Which article of the UN Convention on the Rights of the Child does the child protection policy specifically endorse?

Start of Supplied passage

CHILD PROTECTION POLICY
For the purpose of this policy, a child will be considered to be a person under the age of 18 years unless under the law applicable to the child, majority is obtained earlier.
Hope Initiative’s (HOPE) Child Protection Policy and Code of Conduct affirms HOPE’S fundamental belief that children have the right to be protected and free from abuse and exploitation.
HOPE endorses the UN Convention of the Rights of the Child (1989), and specifically Article 19 which states that
“State parties shall take all appropriate legislative, administrative, social and educational measures to protect the child from all forms of physical or mental violence, injury or abuse, neglect or negligent treatment, maltreatment or exploitation, including sexual abuse, while in the care of parent(s), legal guardian(s) or any other person who has the care of the child.”

End of Supplied passage
Start of Listing

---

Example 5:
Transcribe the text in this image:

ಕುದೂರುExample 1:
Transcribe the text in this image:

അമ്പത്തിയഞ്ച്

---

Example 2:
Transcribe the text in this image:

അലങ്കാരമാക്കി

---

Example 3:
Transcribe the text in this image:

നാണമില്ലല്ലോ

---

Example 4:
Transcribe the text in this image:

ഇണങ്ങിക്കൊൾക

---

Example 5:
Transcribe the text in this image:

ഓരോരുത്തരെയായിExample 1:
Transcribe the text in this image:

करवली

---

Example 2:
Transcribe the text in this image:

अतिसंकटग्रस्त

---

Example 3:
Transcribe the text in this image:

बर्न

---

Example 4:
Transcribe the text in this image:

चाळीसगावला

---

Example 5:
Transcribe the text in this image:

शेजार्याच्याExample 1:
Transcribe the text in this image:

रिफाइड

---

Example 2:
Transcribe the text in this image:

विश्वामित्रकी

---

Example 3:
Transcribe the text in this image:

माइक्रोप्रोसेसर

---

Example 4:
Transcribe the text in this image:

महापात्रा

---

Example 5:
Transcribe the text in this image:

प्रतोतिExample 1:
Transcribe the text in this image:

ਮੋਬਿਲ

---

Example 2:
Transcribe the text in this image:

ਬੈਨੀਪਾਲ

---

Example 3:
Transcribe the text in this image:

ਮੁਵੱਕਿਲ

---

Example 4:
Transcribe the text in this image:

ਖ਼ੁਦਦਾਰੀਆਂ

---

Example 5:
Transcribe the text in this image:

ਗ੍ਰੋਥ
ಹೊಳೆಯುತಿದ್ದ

End of Listing
Start of Listing

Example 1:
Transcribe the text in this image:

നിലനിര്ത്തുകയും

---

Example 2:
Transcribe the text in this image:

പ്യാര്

End of Listing
Start of Listing

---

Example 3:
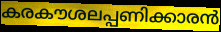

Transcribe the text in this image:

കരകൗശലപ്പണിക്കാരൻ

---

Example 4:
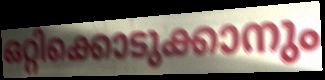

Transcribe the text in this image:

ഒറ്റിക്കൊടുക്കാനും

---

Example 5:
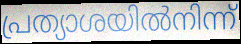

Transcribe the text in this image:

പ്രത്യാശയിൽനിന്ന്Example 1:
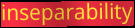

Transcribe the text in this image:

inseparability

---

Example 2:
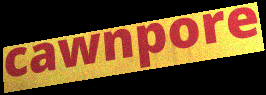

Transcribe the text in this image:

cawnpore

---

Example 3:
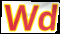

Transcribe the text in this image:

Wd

End of Listing

## Output below
Article 19